Evet iyi niyetlidirler ancak malesef kendilerinin yani nefislerinin dolayısıyla korkularının ve zaaflarının farkında olmadıkları ve bununla asla yüzleşmek istemedikleri için "Kaçarlar". İşe kaçarlar, sohbete kaçarlar, hayır yapmaya kaçarlar, alkole, maddeye, sigaraya kaçarlar. Herkesin kaçacak yeri kendine hastır. Kaçtıkları şeye aşırı yoğunlaşır, sürekli onunla meşgul olurlar. Orada varolduğunu hissettikleri için.

Bu kişiler " Ötekinin gözünde" varoldukları için sürekli etrafındakileri ( yakın aile hariç) memnun etme çabasındadırlar.

"İyi olduğuna inanmak iyi olmak demek değildir."

Gerçekten ne yaptığımıza dönüp bakmamız gerek. Çoğumuz ne yaptığının farkında değil malesef.

Zihnimizde bir projeksiyon var, herkes birbirine kendinde olanı & yansıttığını yaşıyor. Ve sadece suçlayıp, eleştriyor.
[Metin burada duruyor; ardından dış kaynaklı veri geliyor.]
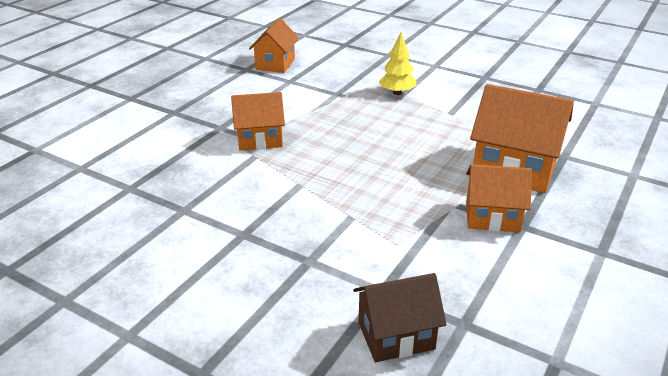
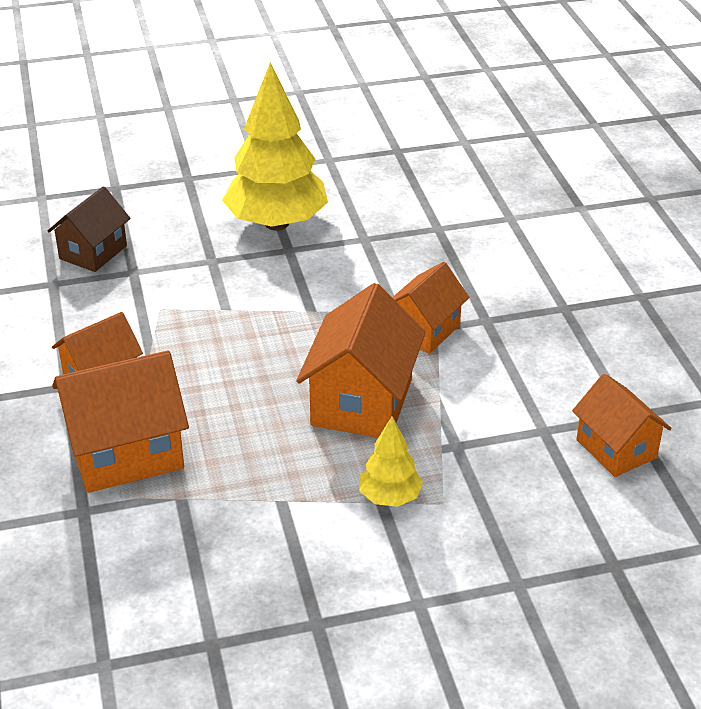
camera: 135 degrees right, 5 degrees up
(214, 262) = (276, 223): none -> yellow tree
(350, 127) = (362, 402): none -> orange house

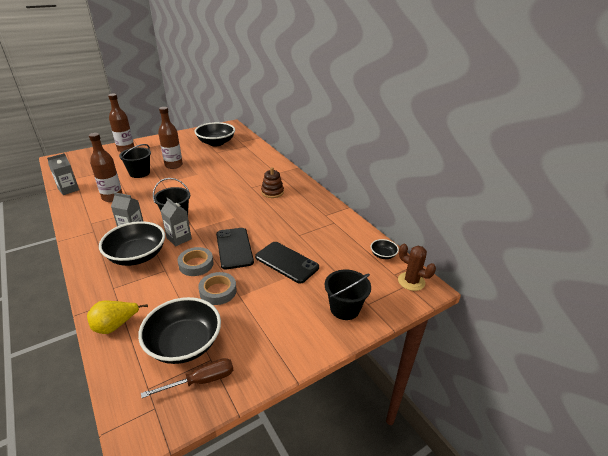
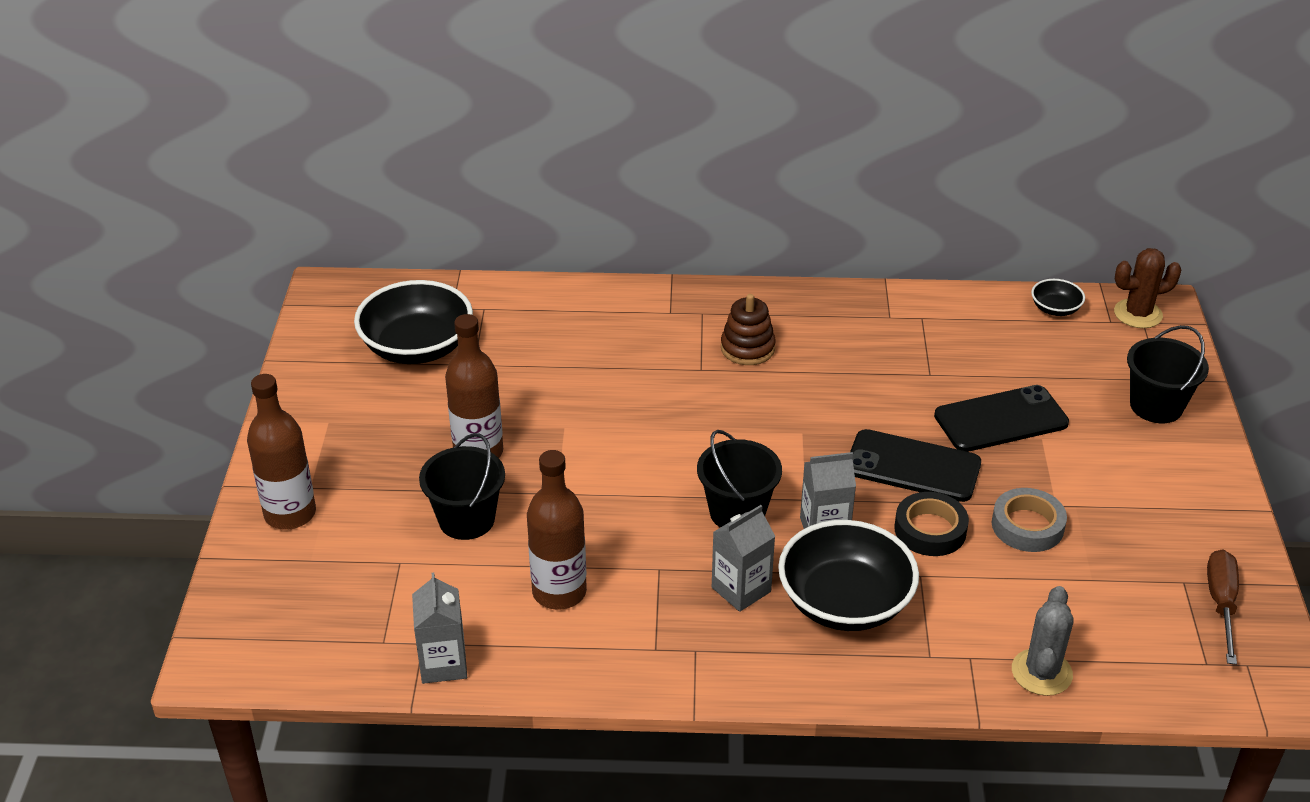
camera: 55 degrees left, 5 degrees up
(115, 325) = (1041, 672): yellow pear -> grey cactus
(184, 344) = (1134, 601): black bowl -> none
(196, 264) = (930, 530): grey tape -> black tape

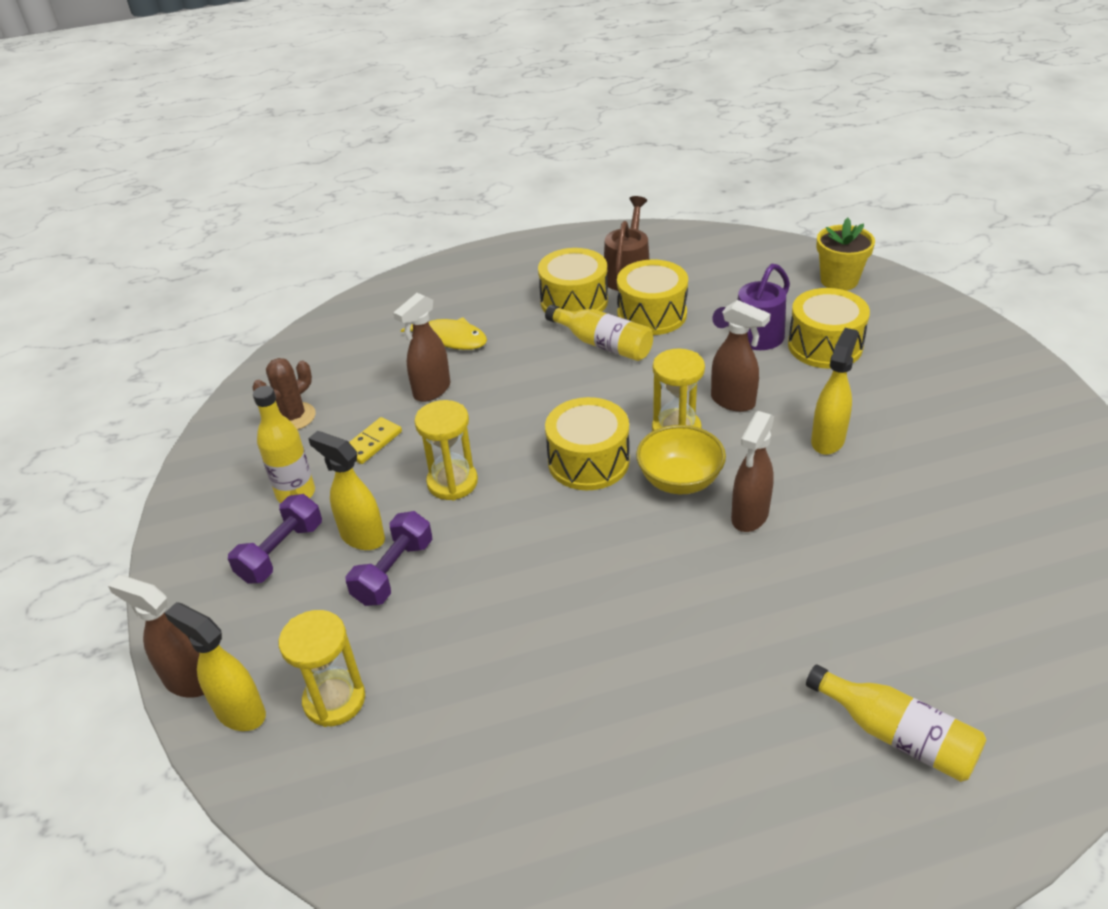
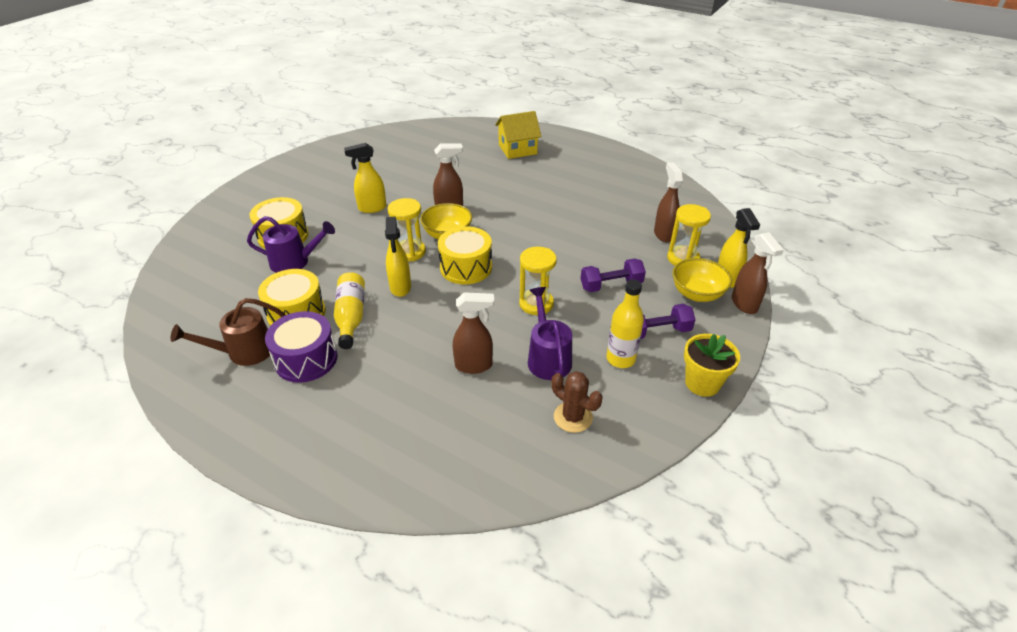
camera: 135 degrees left, 0 degrees up
(268, 647) = (697, 294): none -> yellow bowl
(293, 417) = (573, 417): brown cactus -> brown cactus turned 45 degrees clockwise
(362, 537) = (609, 310): yellow spray bottle -> yellow spray bottle (400, 288)
(372, 443) = (547, 358): yellow domino -> purple watering can
(451, 338) = (408, 397): yellow fish -> none
(574, 301) = (306, 359): yellow drum -> purple drum
(733, 402) = (366, 245): brown spray bottle -> brown spray bottle (663, 234)
(839, 280) = (197, 256): yellow flower pot -> yellow flower pot (702, 383)
(897, 735) = (517, 149): yellow bottle -> yellow house

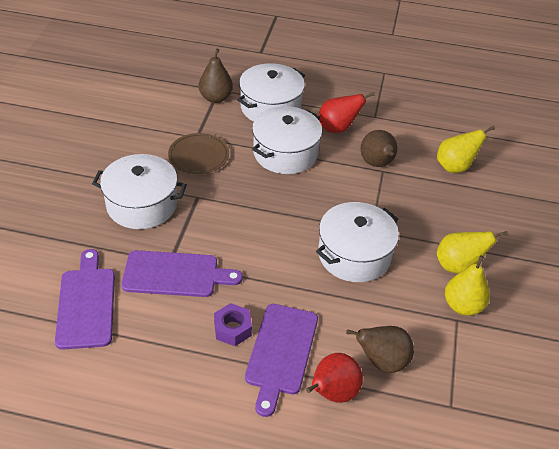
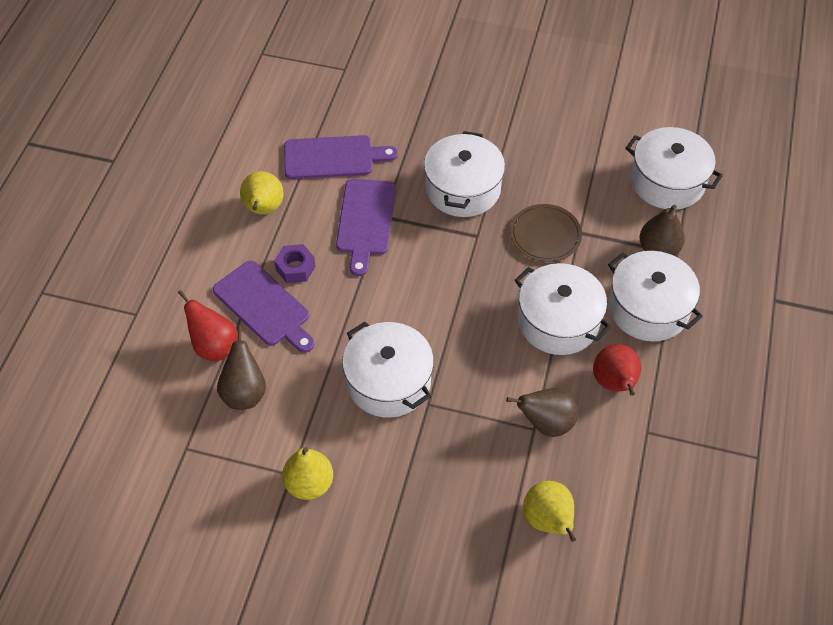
camera: 95 degrees right, 10 degrees up
(148, 88) = (667, 181): none -> white pot
(281, 352) = (264, 306): purple cutting board -> purple cutting board turned 150 degrees counterclockwise
(458, 266) = (369, 490): yellow pear -> yellow pear (263, 209)

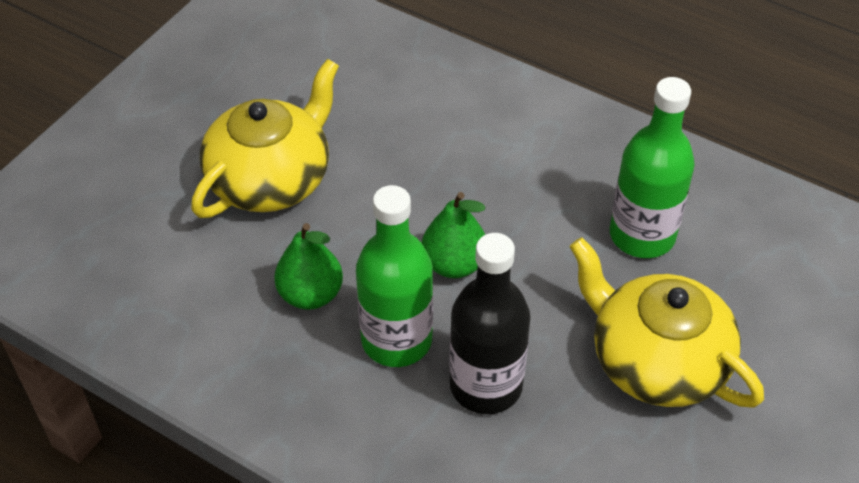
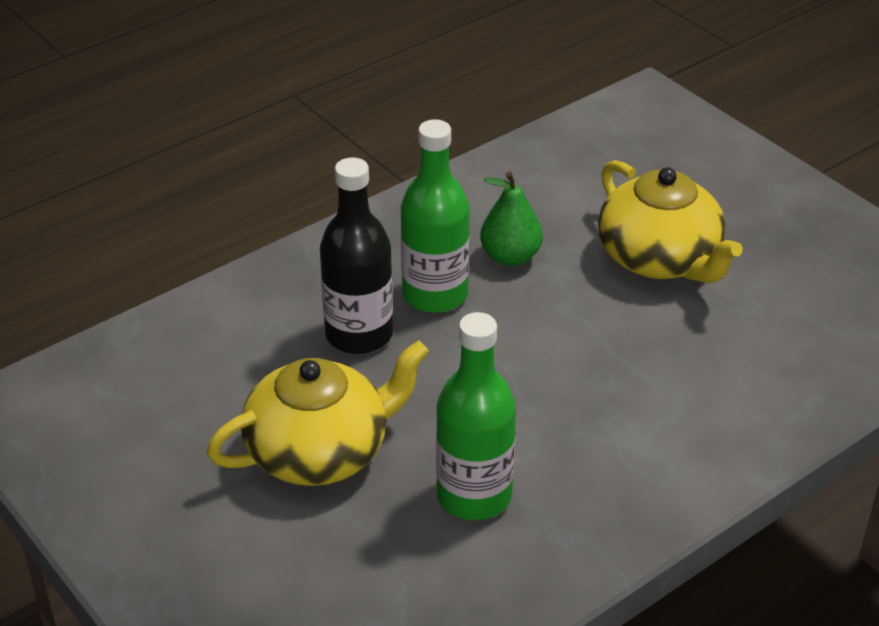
camera: 110 degrees right, 10 degrees down
(454, 264) = (502, 350): green pear -> none

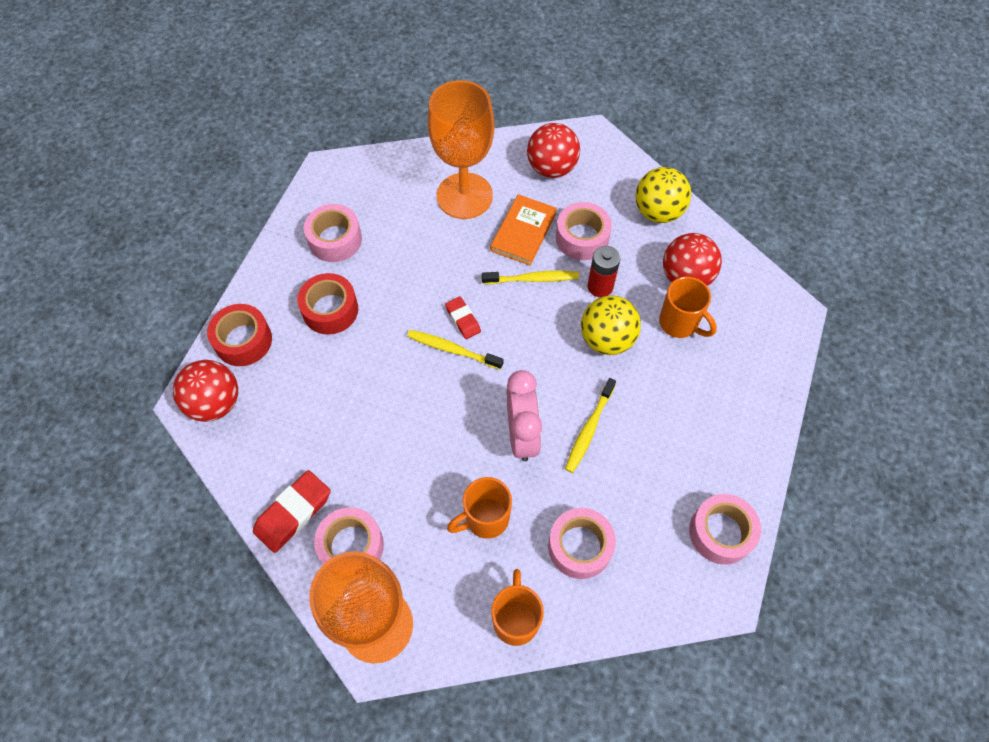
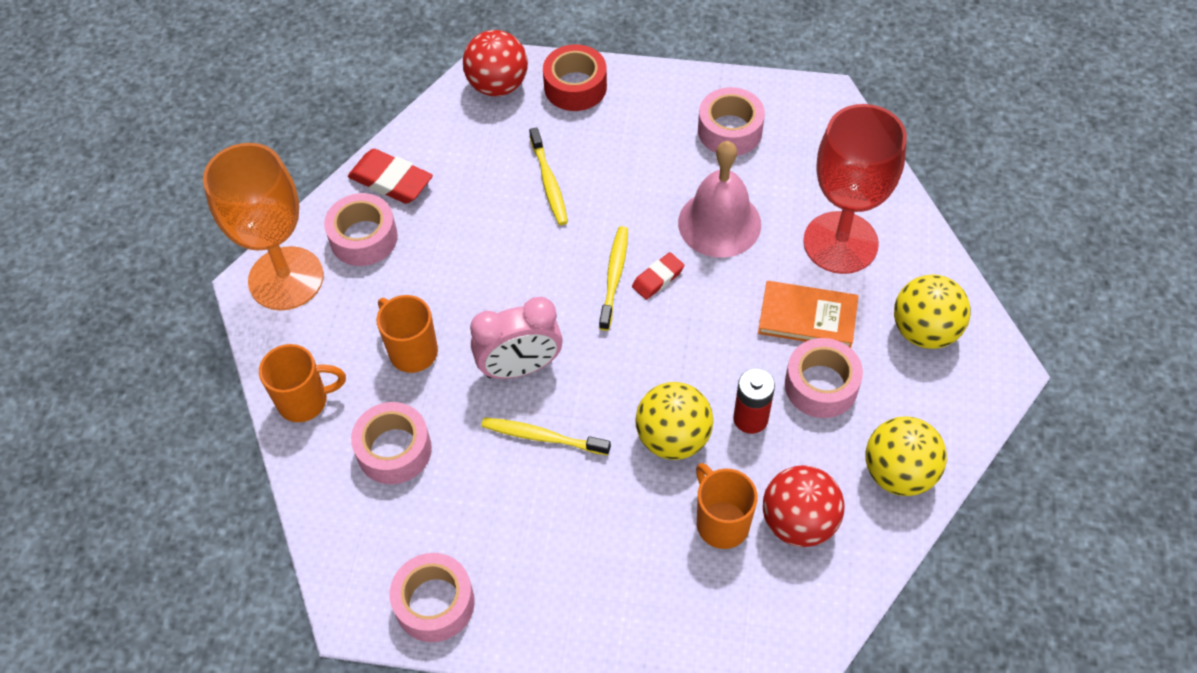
camera: 80 degrees right, 5 degrees down
(330, 310) = (634, 150): red tape -> none
(423, 267) = (719, 223): none -> pink bell
(464, 196) = (840, 243): orange goblet -> red goblet
(532, 279) = (738, 340): yellow toothbrush -> yellow toothbrush (549, 182)
(551, 168) = (924, 331): red ball -> yellow ball
(679, 323) = (721, 522): orange mug -> orange mug turned 120 degrees clockwise

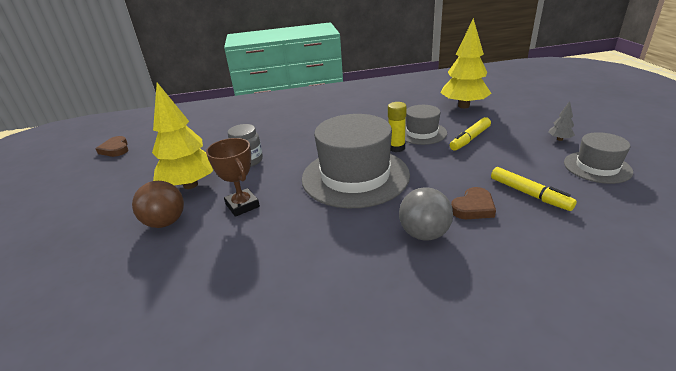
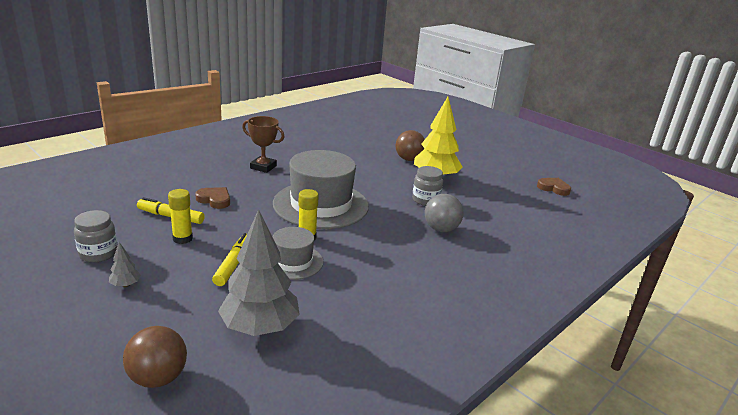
camera: 140 degrees right, 5 degrees down
(242, 205) = (377, 174): brown trophy -> brown trophy (263, 167)
(424, 234) = (243, 180): grey ball -> grey ball (441, 229)
(463, 106) = (260, 328): yellow tree -> grey tree
(473, 207) = (215, 200): brown heart -> brown heart turned 105 degrees clockwise
(514, 166) = (182, 239): none -> yellow glue stick
(525, 98) = (158, 378): none -> brown ball
(597, 167) = (98, 253): grey hat -> grey jar

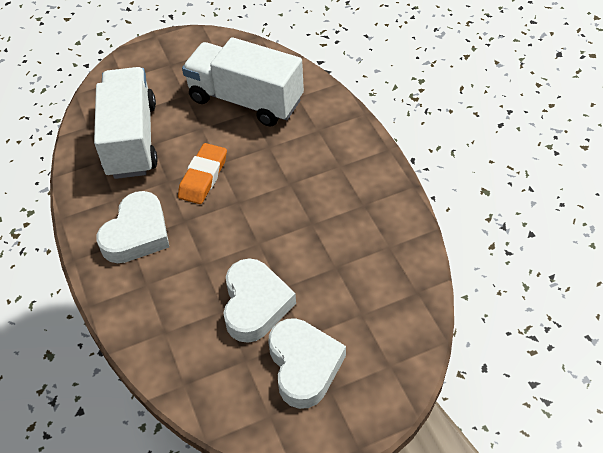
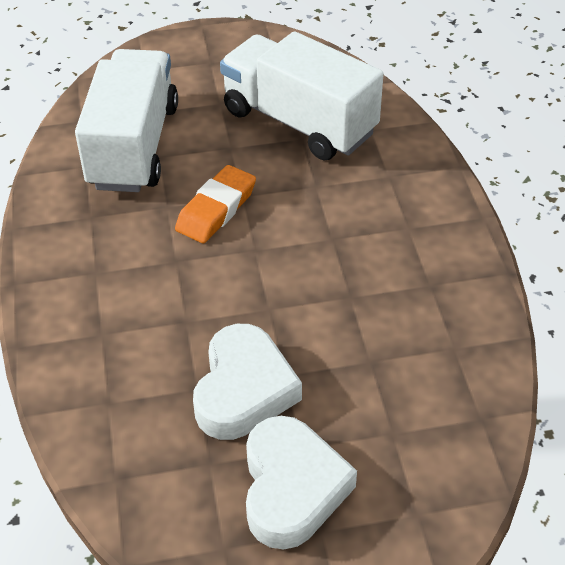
camera: 10 degrees right, 5 degrees down
(137, 234) = (107, 266): white heart -> none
Oysa eleştirdiğimiz şeyleri bizzat kendimiz oluşturuyoruz, kendi söylem ve eylemlerimizle.

İhtiyacımız olan şey,  onun bunun ne yaptığı, ne olduğundan ziyade ; bizim ne yaptığımız ve ne olduğumuzu bilmek!

Yani ayna!

Hepinizin hakikati gösteren aynalara  ihtiyacı var ve aslında en iyi ayna " Çocuklarımız ve eşimiz" Çünkü onlar,  kimsenin görmediği en kör noktalarımızı görebiliyor. Onlara kapalı olmak kendine kapalı olmak demektir.

Bir de ;

Hakikati kavrama konusunda bilinç düzeyi yüksek Arif kişiler. Arifler hakikati anlamada hikmet gözüyle bakabilldiği için bize yol göstercidirler.

Peki Hakiki İyi kimdir?

Haydi bunu İnsanı Yaratan' a soralım, bakalım ne demiş?

" Onlar bollukta da, darlıkta da infak ederler.  Öfkelerini yenerler ve insanlardaki haklarından vazgeçenlerdir. (Al-i İmran 134) "

"O kullar üzerine aldıkları sorumluluğu yerine getirir ; dehşeti bütün ufku saracak olan o günden korkarlar. ( İnsan 7. ayet) "

" Allah tan başkasına kulluk etmeyin, anneye babaya, yakınlara, yetimlere ve yoksullara iyilikle davranın. İnsanlara güzel söz söyleyin, namazı dosdoğru kılın, ve zekatı verin.

( Bakara 83.ayet) "

Sadagallahulazim (Şüphesiz Allah doğruyu söyleyendir.)